Our laziness, for one, often shoots down the usual spontaneous reaction of love and generosity we have when we too are shown with love. Some disordered attachments to things spoil our initial stirrings of self-giving to God and others. There are many others.

These days, many of us are caught in a widening web of self-love, spun by new things that intoxicate us, taking away our proper senses. Many youngsters, for example, are so hooked to the internet they forget even their basic duty to eat and sleep.

Even many of the not-so-young find themselves defenseless before such a barrage of new discoveries and possibilities, good and bad, offered by the internet. Many fail to master the new experience and find themselves succumbing to dormant weaknesses now triggered by internet images.

Everyone has to be reminded of our need to activate our invisible war and wage it without let up. It’s as necessary as our breathing. It’s what makes our spiritual life alive and healthy. Without it, there’s no way but for it to go kaput.

In spite of some impressive external appearances of goodness and vitality of life, without the invisible war the emptiness and death of our interior life will sooner or later show. The inner decay can’t be hidden for long.

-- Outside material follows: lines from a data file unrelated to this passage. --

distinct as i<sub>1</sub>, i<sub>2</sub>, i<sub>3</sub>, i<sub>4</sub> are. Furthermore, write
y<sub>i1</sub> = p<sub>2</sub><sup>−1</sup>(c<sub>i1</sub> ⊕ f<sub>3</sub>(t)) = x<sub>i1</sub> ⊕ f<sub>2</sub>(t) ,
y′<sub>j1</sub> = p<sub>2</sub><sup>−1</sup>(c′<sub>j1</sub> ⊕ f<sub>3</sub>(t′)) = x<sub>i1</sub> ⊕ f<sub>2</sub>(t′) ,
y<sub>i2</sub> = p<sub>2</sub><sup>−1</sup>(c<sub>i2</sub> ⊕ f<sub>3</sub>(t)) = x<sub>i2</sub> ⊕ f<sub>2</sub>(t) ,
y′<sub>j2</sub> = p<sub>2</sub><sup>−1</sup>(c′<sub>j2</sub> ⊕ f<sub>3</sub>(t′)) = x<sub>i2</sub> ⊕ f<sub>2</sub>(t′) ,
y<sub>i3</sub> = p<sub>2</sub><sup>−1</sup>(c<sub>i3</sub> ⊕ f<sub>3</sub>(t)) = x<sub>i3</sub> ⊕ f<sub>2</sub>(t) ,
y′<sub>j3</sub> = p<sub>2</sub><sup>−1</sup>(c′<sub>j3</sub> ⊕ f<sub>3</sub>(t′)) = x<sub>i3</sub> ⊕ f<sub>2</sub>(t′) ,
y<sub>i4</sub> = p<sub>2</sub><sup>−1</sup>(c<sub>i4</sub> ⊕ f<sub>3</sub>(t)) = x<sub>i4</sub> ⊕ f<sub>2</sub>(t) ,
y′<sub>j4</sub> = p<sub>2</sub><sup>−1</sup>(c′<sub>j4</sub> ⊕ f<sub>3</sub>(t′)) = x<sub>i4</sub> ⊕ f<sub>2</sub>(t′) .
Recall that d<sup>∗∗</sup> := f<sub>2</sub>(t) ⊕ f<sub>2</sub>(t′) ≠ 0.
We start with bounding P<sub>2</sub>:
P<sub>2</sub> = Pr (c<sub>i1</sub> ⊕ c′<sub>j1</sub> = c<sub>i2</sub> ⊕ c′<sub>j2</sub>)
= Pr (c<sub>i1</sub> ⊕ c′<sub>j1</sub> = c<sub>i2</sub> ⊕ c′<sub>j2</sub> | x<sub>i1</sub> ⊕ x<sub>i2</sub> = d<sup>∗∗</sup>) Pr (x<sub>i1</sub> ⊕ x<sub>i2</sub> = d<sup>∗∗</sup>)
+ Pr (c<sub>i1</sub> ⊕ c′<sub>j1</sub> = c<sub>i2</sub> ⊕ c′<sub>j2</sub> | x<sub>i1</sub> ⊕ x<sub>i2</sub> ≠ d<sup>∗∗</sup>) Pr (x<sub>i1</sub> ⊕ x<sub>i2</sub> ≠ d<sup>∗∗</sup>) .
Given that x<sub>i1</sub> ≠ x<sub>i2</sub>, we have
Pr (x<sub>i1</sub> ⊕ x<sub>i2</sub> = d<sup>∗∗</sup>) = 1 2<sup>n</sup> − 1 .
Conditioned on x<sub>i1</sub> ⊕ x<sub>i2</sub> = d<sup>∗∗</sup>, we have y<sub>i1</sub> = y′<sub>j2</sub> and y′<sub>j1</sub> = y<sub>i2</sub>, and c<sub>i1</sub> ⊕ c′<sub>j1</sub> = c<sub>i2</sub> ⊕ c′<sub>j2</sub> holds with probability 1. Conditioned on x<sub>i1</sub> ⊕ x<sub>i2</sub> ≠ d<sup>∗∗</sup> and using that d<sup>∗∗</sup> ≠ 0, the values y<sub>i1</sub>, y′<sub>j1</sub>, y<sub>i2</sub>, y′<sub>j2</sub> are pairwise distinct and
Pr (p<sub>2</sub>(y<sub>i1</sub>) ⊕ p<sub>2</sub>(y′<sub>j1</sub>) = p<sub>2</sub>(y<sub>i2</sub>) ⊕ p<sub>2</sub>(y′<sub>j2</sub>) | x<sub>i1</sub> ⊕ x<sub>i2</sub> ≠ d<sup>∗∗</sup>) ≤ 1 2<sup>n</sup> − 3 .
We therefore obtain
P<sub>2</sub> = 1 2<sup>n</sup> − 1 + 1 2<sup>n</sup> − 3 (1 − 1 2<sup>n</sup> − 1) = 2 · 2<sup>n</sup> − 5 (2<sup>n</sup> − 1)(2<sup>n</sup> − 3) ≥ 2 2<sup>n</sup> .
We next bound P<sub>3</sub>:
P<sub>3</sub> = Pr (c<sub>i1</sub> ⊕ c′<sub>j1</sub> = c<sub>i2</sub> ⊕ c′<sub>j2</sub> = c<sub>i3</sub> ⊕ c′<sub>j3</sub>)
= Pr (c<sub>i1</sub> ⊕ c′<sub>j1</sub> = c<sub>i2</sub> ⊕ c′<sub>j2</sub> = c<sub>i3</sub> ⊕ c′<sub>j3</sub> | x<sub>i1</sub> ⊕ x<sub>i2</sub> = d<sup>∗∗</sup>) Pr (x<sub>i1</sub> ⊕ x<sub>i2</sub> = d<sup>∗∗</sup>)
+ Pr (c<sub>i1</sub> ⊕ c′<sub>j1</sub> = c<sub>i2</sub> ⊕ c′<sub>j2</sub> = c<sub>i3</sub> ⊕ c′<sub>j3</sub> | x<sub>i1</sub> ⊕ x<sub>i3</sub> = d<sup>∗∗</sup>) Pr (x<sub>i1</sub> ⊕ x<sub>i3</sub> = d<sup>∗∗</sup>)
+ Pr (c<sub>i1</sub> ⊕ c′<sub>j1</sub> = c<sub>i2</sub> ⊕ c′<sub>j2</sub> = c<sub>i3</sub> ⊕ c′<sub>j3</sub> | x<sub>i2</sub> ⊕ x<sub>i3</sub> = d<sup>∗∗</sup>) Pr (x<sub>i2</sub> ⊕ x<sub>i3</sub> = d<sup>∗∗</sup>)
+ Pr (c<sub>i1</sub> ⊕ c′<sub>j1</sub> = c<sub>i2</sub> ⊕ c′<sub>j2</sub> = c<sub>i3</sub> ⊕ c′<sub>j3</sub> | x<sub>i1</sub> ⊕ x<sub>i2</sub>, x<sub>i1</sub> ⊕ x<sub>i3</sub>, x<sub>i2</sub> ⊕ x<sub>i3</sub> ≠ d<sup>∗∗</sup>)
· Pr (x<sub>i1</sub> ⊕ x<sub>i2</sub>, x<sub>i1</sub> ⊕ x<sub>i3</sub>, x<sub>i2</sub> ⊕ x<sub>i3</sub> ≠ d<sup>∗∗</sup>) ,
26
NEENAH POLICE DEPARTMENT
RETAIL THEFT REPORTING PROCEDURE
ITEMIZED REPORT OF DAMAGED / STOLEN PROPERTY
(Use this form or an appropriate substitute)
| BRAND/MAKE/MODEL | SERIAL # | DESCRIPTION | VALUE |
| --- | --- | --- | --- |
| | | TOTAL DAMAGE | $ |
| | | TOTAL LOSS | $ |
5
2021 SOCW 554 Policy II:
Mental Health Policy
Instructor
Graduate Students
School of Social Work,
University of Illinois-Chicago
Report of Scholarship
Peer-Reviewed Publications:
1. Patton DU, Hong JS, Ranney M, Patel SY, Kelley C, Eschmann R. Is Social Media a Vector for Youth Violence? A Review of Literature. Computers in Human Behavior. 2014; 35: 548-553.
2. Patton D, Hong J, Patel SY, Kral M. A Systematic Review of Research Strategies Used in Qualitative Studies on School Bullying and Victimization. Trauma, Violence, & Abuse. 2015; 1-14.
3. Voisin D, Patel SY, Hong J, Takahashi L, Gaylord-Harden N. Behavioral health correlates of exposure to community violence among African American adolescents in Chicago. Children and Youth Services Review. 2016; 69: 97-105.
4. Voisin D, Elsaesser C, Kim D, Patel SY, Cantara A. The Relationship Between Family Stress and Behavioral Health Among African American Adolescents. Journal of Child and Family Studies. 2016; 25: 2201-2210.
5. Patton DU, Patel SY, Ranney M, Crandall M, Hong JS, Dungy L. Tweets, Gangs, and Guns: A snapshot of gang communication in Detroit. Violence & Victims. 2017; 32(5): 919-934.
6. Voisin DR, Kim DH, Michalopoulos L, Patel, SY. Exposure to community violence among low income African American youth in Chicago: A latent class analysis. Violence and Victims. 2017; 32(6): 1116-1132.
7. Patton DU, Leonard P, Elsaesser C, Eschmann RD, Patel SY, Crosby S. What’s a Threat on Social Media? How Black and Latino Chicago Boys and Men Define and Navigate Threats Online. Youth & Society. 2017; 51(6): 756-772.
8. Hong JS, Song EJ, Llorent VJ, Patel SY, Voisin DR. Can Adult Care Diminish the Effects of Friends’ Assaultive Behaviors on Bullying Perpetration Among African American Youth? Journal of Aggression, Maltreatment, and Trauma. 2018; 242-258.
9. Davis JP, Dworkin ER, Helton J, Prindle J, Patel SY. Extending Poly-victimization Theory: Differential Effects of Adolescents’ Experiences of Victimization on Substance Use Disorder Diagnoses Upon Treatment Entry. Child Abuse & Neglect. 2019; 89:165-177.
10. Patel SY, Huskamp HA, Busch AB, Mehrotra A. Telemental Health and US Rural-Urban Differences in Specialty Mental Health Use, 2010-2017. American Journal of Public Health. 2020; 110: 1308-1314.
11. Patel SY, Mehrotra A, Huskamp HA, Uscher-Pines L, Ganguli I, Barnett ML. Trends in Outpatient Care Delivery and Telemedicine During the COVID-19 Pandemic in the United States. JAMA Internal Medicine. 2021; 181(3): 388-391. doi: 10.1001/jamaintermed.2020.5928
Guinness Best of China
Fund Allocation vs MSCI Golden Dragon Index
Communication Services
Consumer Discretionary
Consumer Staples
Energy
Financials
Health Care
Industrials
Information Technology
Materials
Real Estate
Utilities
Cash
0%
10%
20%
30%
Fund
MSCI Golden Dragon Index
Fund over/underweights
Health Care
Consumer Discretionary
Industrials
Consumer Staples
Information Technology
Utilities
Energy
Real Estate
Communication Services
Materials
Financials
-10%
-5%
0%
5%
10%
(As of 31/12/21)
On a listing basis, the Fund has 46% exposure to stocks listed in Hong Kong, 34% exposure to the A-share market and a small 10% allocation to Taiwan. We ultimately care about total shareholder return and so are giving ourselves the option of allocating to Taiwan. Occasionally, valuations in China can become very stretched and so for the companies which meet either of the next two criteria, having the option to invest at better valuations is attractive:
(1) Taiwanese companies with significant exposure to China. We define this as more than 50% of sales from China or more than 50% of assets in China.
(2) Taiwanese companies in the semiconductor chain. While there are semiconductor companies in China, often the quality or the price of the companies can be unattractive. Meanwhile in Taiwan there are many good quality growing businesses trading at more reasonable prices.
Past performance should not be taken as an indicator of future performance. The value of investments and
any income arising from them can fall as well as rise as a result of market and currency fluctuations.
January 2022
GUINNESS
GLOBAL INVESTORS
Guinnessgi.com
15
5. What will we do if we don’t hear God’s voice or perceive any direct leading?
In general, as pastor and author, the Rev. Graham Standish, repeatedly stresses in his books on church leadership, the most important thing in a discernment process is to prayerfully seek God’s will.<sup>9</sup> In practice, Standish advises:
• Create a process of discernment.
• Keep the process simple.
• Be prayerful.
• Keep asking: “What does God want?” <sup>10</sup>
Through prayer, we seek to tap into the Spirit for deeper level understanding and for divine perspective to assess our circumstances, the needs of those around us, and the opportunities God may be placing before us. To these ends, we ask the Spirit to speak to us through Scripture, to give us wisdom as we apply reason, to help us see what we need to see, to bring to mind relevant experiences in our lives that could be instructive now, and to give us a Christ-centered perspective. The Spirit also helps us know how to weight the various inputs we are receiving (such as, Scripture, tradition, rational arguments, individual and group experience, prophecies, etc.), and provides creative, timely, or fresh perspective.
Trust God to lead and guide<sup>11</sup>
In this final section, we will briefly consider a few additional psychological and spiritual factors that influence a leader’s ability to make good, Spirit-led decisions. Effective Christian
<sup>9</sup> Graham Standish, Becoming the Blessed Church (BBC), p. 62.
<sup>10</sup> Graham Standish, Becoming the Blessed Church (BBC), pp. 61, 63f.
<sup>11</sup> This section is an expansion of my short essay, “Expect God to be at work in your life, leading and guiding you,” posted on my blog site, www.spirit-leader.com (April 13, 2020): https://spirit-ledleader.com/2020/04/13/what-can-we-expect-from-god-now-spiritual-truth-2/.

To be effective in this invisible war, we need to identify as concretely as possible the subject in which we need to focus our attention and energy. The subjects are endless, but we need to face them one at a time.

We can go into multiple and varied spiritual challenges, but only after we shall have gained some expertise in the basic fronts that we handle singly at first.

It’s good that we have an idea of what armaments we need to wage that war—usually prayers, sacrifices, fasting, etc.—and a time-frame to do it. Lastly, it stands to reason that we avail as much help as possible from others.

We can go to spiritual direction for example. These are our advisers and allies so crucial in waging any battle.